Property management represents a contract between the property manager and the landlord. The landlord pays a fee for the service, which usually comes from the rents derived by the property.

This is a contract only recorded (no centralized registry) between the manager and the landlord and is a good fit for representing on the blockchain.

These rights can then serve as a collateral for a stable coin.

Another and probably better solution is the rental rights.

Renters and landlords again have a peer to peer contract which is valid in the eyes of law despite not being recorded centrally. The rents generated by residential property in Australia range around the 4% mark. The absolute rent amounts go up benchmarked by the CPI annually. But if you think about the rent generating potential of a property by discounting all future cash flows to present value and use inflation as the discount then you can simply use todays rent as a static number.

Which essentially means if you had rights to rent for the next 25 years that would be equivalent to the current value of the property.

A perpetual right to rental proceeds from a property reflected by a contract is a strong asset that can be recorded on the blockchain in a non custodial manner.

This right would steadily generate between 3–5% annually in the form of rental proceeds while no securitization or tokenization is needed. The value of such a contract would be equal to the current value of the property.

The property would be still owned by the land lord who may live there by paying the rent.

If and when he or she wants to sell, they can do so but they have to pay back what was paid for.

Consider an example.

John owns a property worth $500,000 but needs the cash to invest in his business. His wife Tina does not want to give up the home and wants to continue to live there. She and John also think the property will go up in value in the long run so they want to continue to hold it.

They sell the rights to rent on the Konkrete platform for $500,000. They continue to live in their own home but now have to pay the rent at market rates which could come to 4% annualized.

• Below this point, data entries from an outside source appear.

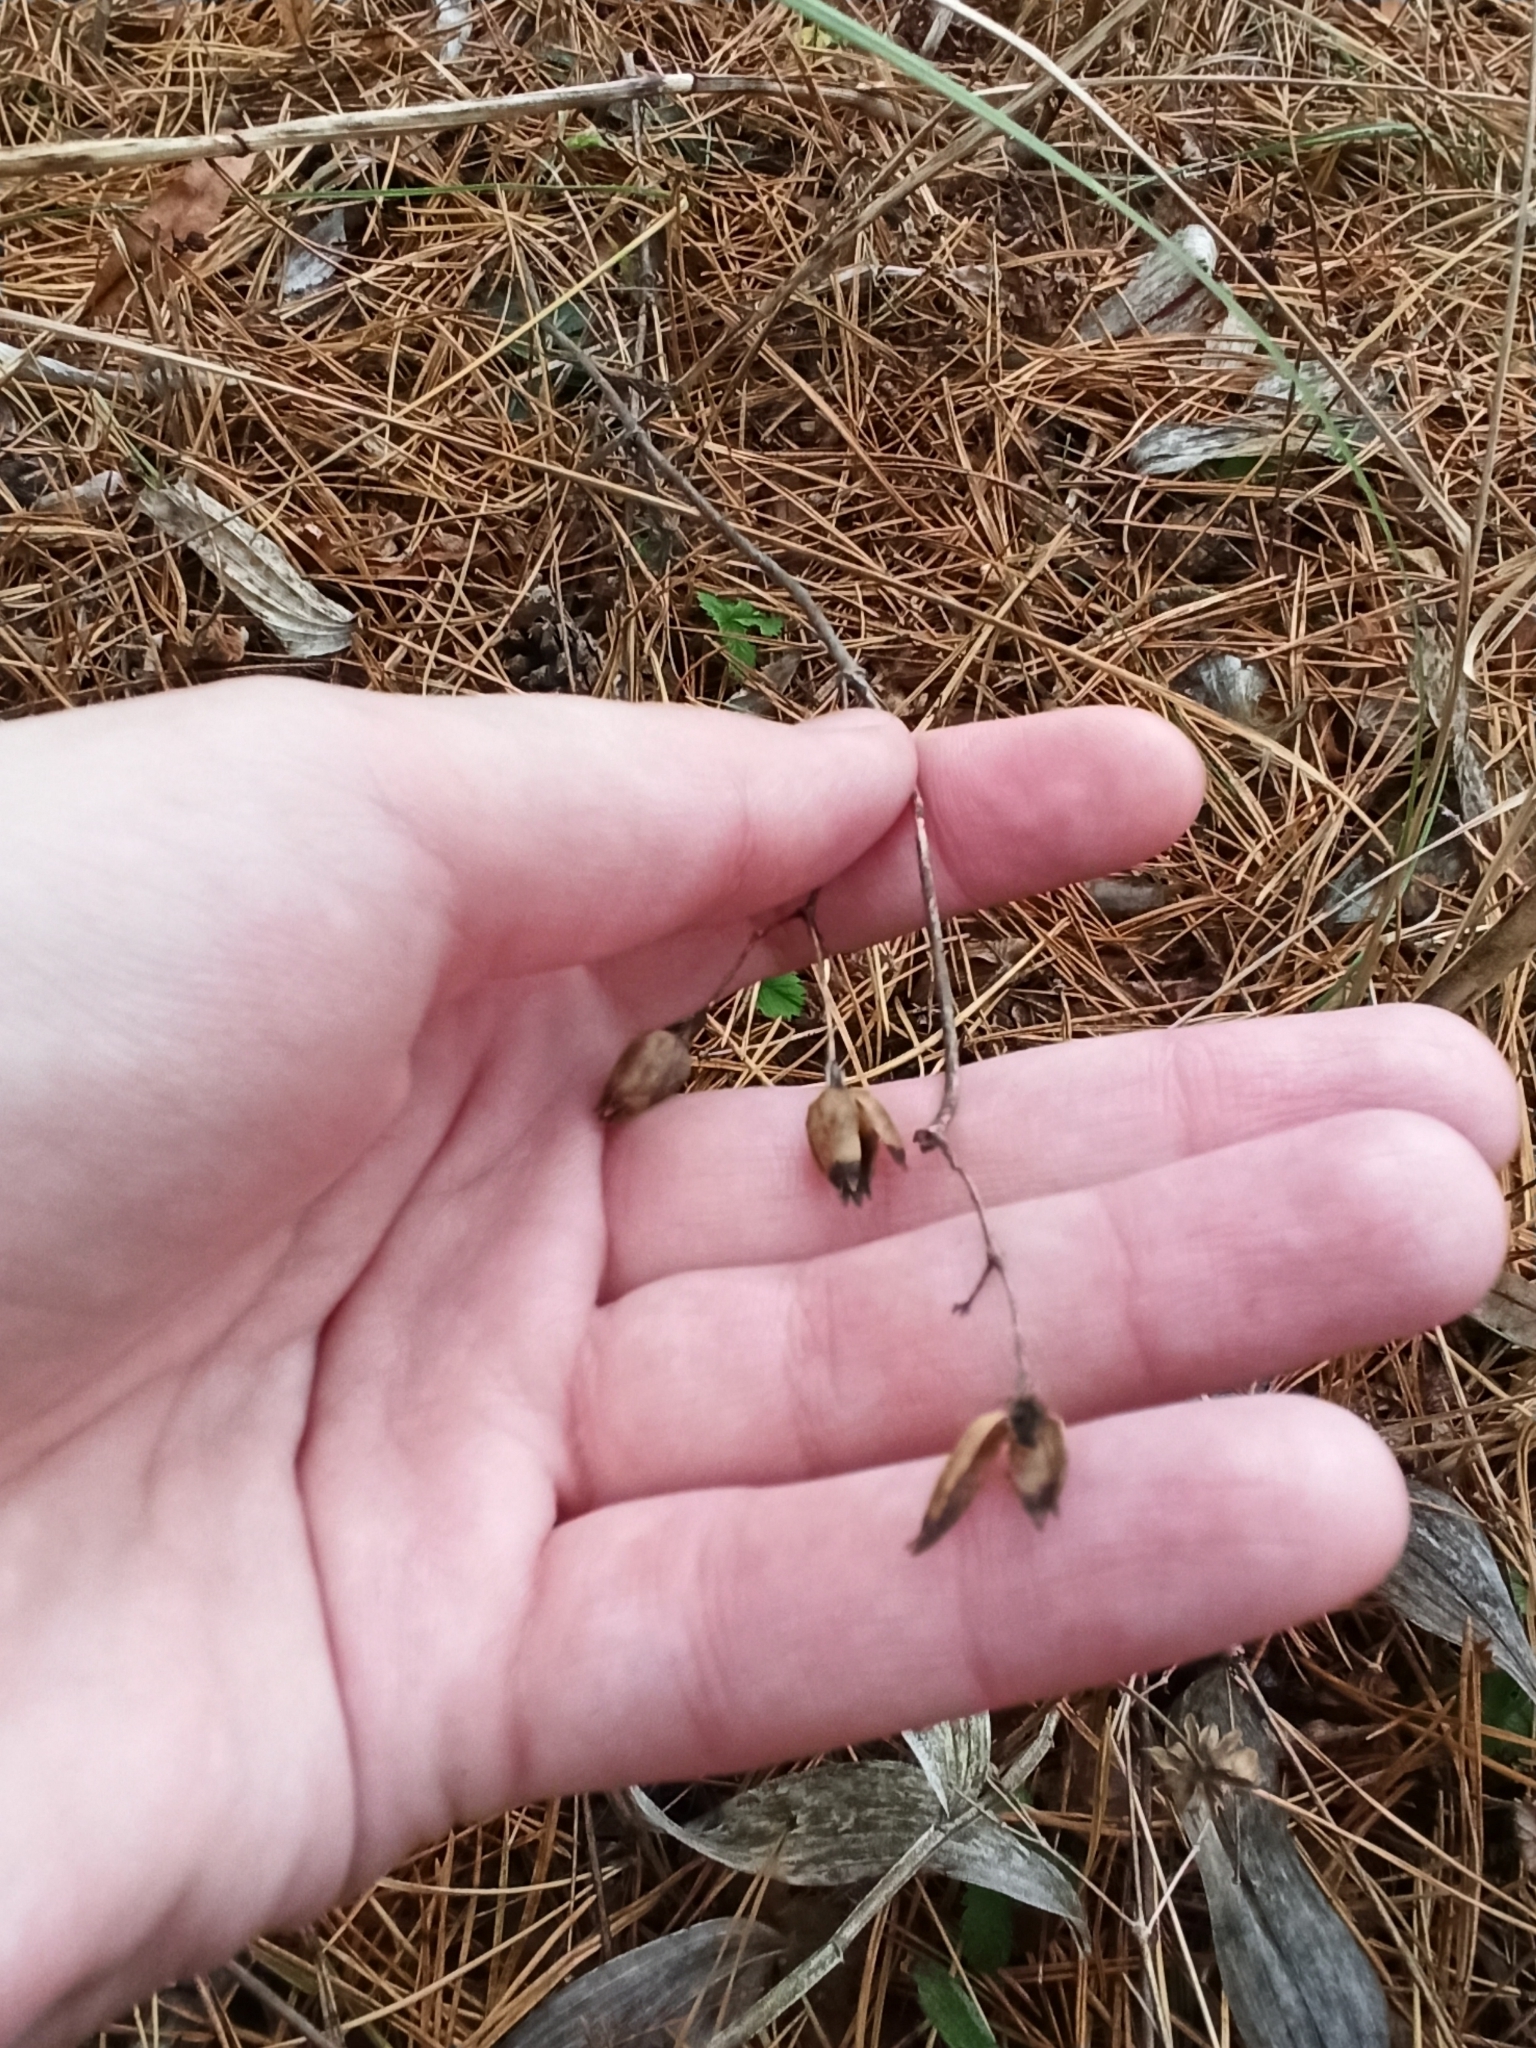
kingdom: Plantae
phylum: Tracheophyta
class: Magnoliopsida
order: Caryophyllales
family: Caryophyllaceae
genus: Silene
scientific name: Silene nutans
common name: Nottingham catchfly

This $20,000 is paid out in a monthly (or weekly etc) distribution to the investor (could be a syndicate) who own these rights.

These rental rights are recorded on the blockchain and can be then used a blockchain native non custodial collateral that can serve as the basis of a real estate backed stable coin.

Ten years down the line let’s say the property is now worth $800,000 on the market. John and Tina have been paying rent which has so far cost them 40% over ten years of original value which is $200,000. They now wish to sell. They are free to do so but in order to extinguish the rental proceeds contract they would have to pay $500,000.

Which means they would pocket the net difference of $300,000 and still come out ahead by $100,000 if you offset the rent paid out till date.

The coins that were using this collateral will then be burnt and the proceeds would be distributed to the holders. You can create a liquidity cash pool but those are details that can be worked out.

Such a stable coin would be a hard asset and also generate a healthy ~4% yield for its holders. The reason you would go for a stable coin rather than trading each of the rights separately because the coin makes it all fungible and more liquid and less risky through diversification across multiple properties for holders.

Obviously for something like this to work you would need significant distribution. Real estate transactions are quite large. Which is why we will be rolling this out only when we have already built out significant distribution using Factorium.

These rights could be factored as one of the offerings alongside others on Factorium.